Reference Counting Collector
Another simple solution is to keep a count of how many times a resource is used (an object in memory, in this case) and dispose of it when the count drops to zero. A very useful property of reference counting is that garbage is detected as soon as possible.
Unfortunately, reference counting has a lot of problems. Worst of all, it can’t handle cyclic structures. These are very common, anything with a parent or reverse reference creates a cycle which will leak memory. Reference counting is an amortized algorithm (the overhead is spread over the run-time of the program), but it can’t guarantee response times.
Mark-Sweep Collector
Mark-sweep eliminates some of the problems of the reference count. It can easily handle cyclic structures and it has lower overhead since it doesn’t need to maintain counts. It gives up being able to detect garbage immediately.
Mark-sweep requires more implementation consistency than reference counting and is more difficult to retrofit into existing systems. The mark phase requires being able to traverse all live data, even data encapsulated within an object. If an object doesn’t provide traversal, it’s probably too risky to attempt to retrofit mark-sweep into the code.
The other weakness of mark-sweep is the fact the sweep phase must sweep over all of the memory to find garbage. For systems that do not generate much garbage, this is not an issue, but the modern functional programming style generates enormous amounts of garbage.
Mark-Compact Collector
In the above algorithms, the objects never move. Once an object is allocated in memory, it stays in the same place.
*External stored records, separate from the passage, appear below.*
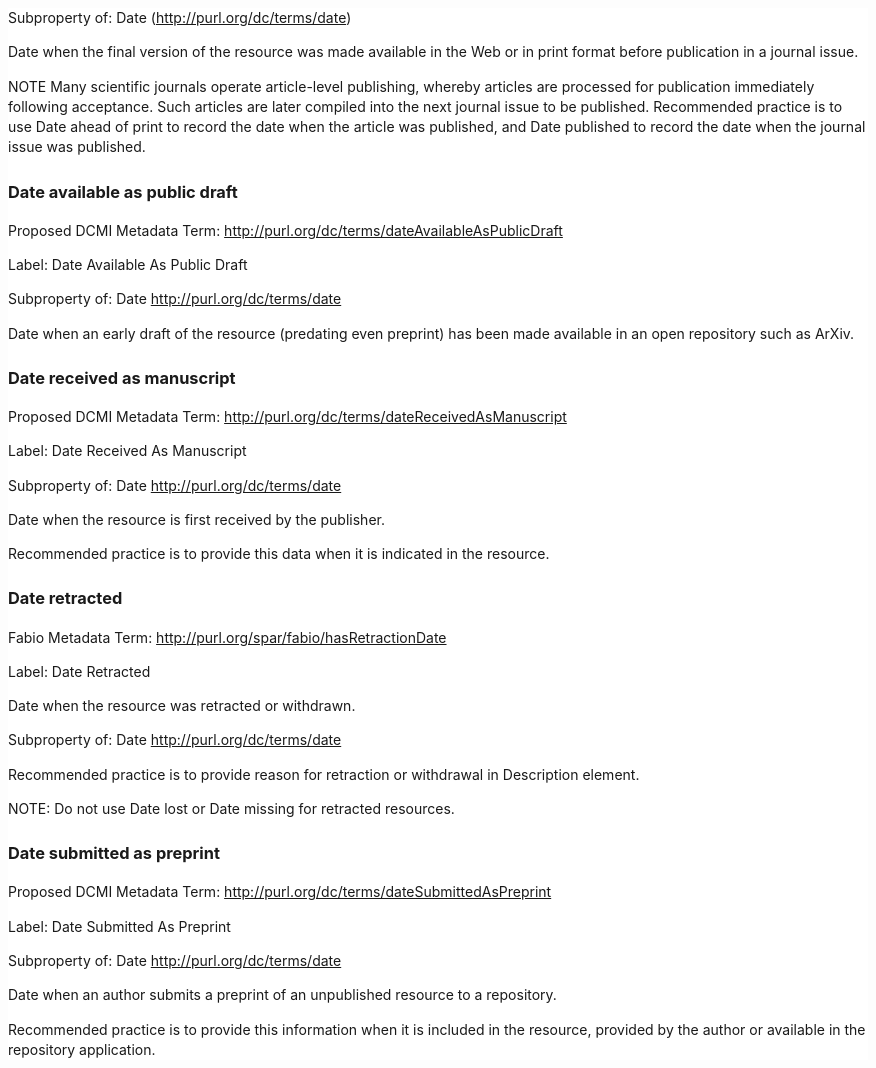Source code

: Subproperty of: Date (http://purl.org/dc/terms/date)

Date when the final version of the resource was made available in the Web or in print format before publication in a journal issue.

NOTE Many scientific journals operate article-level publishing, whereby articles are processed for publication immediately following acceptance. Such articles are later compiled into the next journal issue to be published. Recommended practice is to use Date ahead of print to record the date when the article was published, and Date published to record the date when the journal issue was published.  

### Date available as public draft

Proposed DCMI Metadata Term: http://purl.org/dc/terms/dateAvailableAsPublicDraft

Label: Date Available As Public Draft

Subproperty of: Date http://purl.org/dc/terms/date

Date when an early draft of the resource (predating even preprint) has been made available in an open repository such as ArXiv.

### Date received as manuscript

Proposed DCMI Metadata Term: http://purl.org/dc/terms/dateReceivedAsManuscript

Label: Date Received As Manuscript

Subproperty of: Date http://purl.org/dc/terms/date

Date when the resource is first received by the publisher. 

Recommended practice is to provide this data when it is indicated in the resource. 

### Date retracted

Fabio Metadata Term: http://purl.org/spar/fabio/hasRetractionDate

Label: Date Retracted 

Date when the resource was retracted or withdrawn.

Subproperty of: Date http://purl.org/dc/terms/date

Recommended practice is to provide reason for retraction or withdrawal in Description element. 

NOTE: Do not use Date lost or Date missing for retracted resources. 

### Date submitted as preprint

Proposed DCMI Metadata Term: http://purl.org/dc/terms/dateSubmittedAsPreprint

Label: Date Submitted As Preprint

Subproperty of: Date http://purl.org/dc/terms/date

Date when an author submits a preprint of an unpublished resource to a repository.

Recommended practice is to provide this information when it is included in the resource, provided by the author or available in the repository application. 
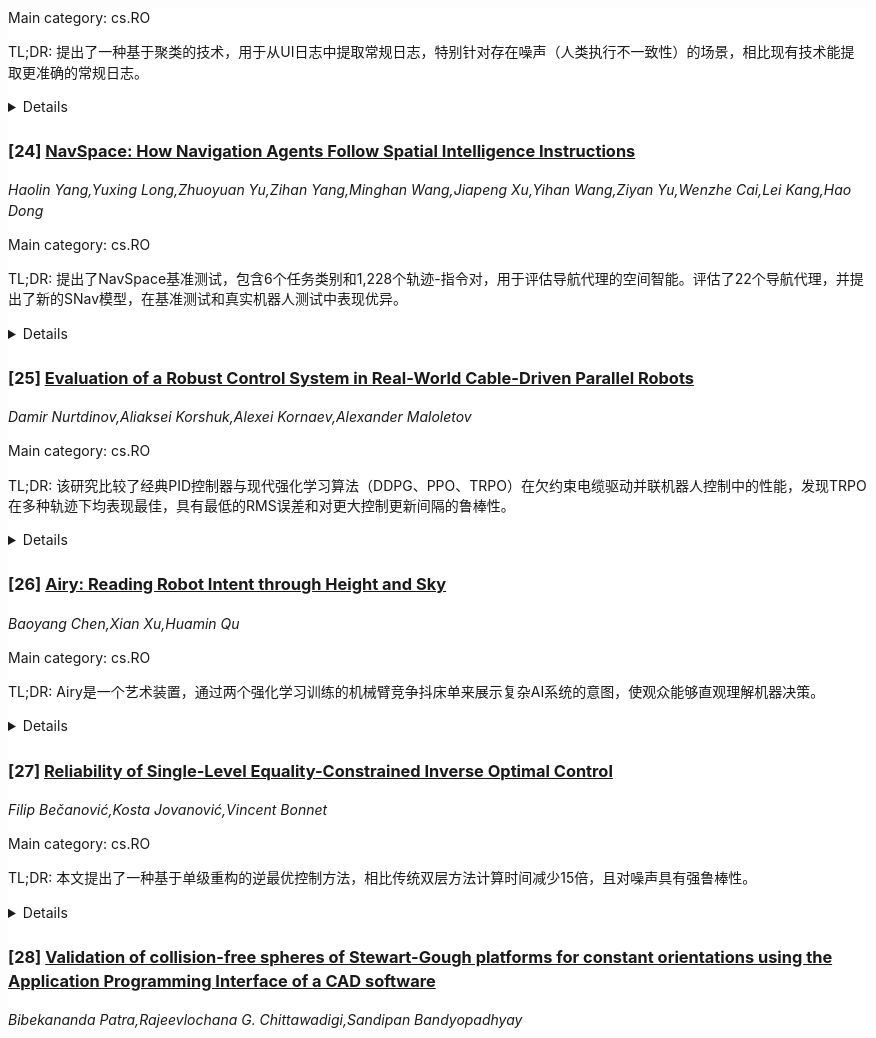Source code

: Main category: cs.RO

TL;DR: 提出了一种基于聚类的技术，用于从UI日志中提取常规日志，特别针对存在噪声（人类执行不一致性）的场景，相比现有技术能提取更准确的常规日志。


<details><summary>Details</summary></details>


### [24] [NavSpace: How Navigation Agents Follow Spatial Intelligence Instructions](https://arxiv.org/abs/2510.08173)
*Haolin Yang,Yuxing Long,Zhuoyuan Yu,Zihan Yang,Minghan Wang,Jiapeng Xu,Yihan Wang,Ziyan Yu,Wenzhe Cai,Lei Kang,Hao Dong*

Main category: cs.RO

TL;DR: 提出了NavSpace基准测试，包含6个任务类别和1,228个轨迹-指令对，用于评估导航代理的空间智能。评估了22个导航代理，并提出了新的SNav模型，在基准测试和真实机器人测试中表现优异。


<details><summary>Details</summary></details>


### [25] [Evaluation of a Robust Control System in Real-World Cable-Driven Parallel Robots](https://arxiv.org/abs/2510.08270)
*Damir Nurtdinov,Aliaksei Korshuk,Alexei Kornaev,Alexander Maloletov*

Main category: cs.RO

TL;DR: 该研究比较了经典PID控制器与现代强化学习算法（DDPG、PPO、TRPO）在欠约束电缆驱动并联机器人控制中的性能，发现TRPO在多种轨迹下均表现最佳，具有最低的RMS误差和对更大控制更新间隔的鲁棒性。


<details><summary>Details</summary></details>


### [26] [Airy: Reading Robot Intent through Height and Sky](https://arxiv.org/abs/2510.08381)
*Baoyang Chen,Xian Xu,Huamin Qu*

Main category: cs.RO

TL;DR: Airy是一个艺术装置，通过两个强化学习训练的机械臂竞争抖床单来展示复杂AI系统的意图，使观众能够直观理解机器决策。


<details><summary>Details</summary></details>


### [27] [Reliability of Single-Level Equality-Constrained Inverse Optimal Control](https://arxiv.org/abs/2510.08406)
*Filip Bečanović,Kosta Jovanović,Vincent Bonnet*

Main category: cs.RO

TL;DR: 本文提出了一种基于单级重构的逆最优控制方法，相比传统双层方法计算时间减少15倍，且对噪声具有强鲁棒性。


<details><summary>Details</summary></details>


### [28] [Validation of collision-free spheres of Stewart-Gough platforms for constant orientations using the Application Programming Interface of a CAD software](https://arxiv.org/abs/2510.08408)
*Bibekananda Patra,Rajeevlochana G. Chittawadigi,Sandipan Bandyopadhyay*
Mark-compact disposes of memory, not by just marking it free, but by moving objects down into the free space. Objects always stay in the same memory order, but gaps caused by disposing of objects will be closed up by objects moving down.
The crazy idea of moving objects means that new objects can always just be created at the end of used memory. This is called a “bump” allocator and is as cheap as stack allocation but without the limitations of stack size.
Another benefit is that when objects are compacted like this, programs have better memory access patterns that are friendly to modern hardware memory caches.
Copying Collector
It’s a moving collector like mark-compact, but it’s incredibly simple. It uses two memory spaces and simply copies live objects back and forth between them. In practice, there are more than two spaces and the spaces are used for different generations of objects. New objects are created in one space, get copied to another space if they survive, and finally copied to a tenured space if they are very long-lived. If you hear a garbage collector described as generational or ephemeral, it’s usually a multi-space copy collector.
Why some languages don’t have garbage collection?
The hard part of adapting garbage collection to C/C++ is identifying pointers. Since object libraries and DLLs often lack source, you can’t examine the source for type information, and you can’t recompile. Typically, you don’t even have to debug information. The only remaining option is to relink. This isn’t as bad as it sounds since relinking lets you redefine whatever functions you like.
Garbage collection requires data structures for tracking allocations and/or reference counting. These create overhead in memory, performance, and the complexity of the language. C++ is designed to be “close to the metal”, in other words, it takes the higher performance side of the tradeoff vs convenience features. Other languages make that trade-off differently. Reference counting to manage object lifetime is not the same as garbage collection, but it addresses many of the same kinds of issues and is a better fit with C++’s basic approach. Reference
C does have memory management - but it just works, so people barely notice it. There are static memory, registers, and the stack. Until you start allocating out of the heap, you’re fine. It’s the heap allocation that messes things up.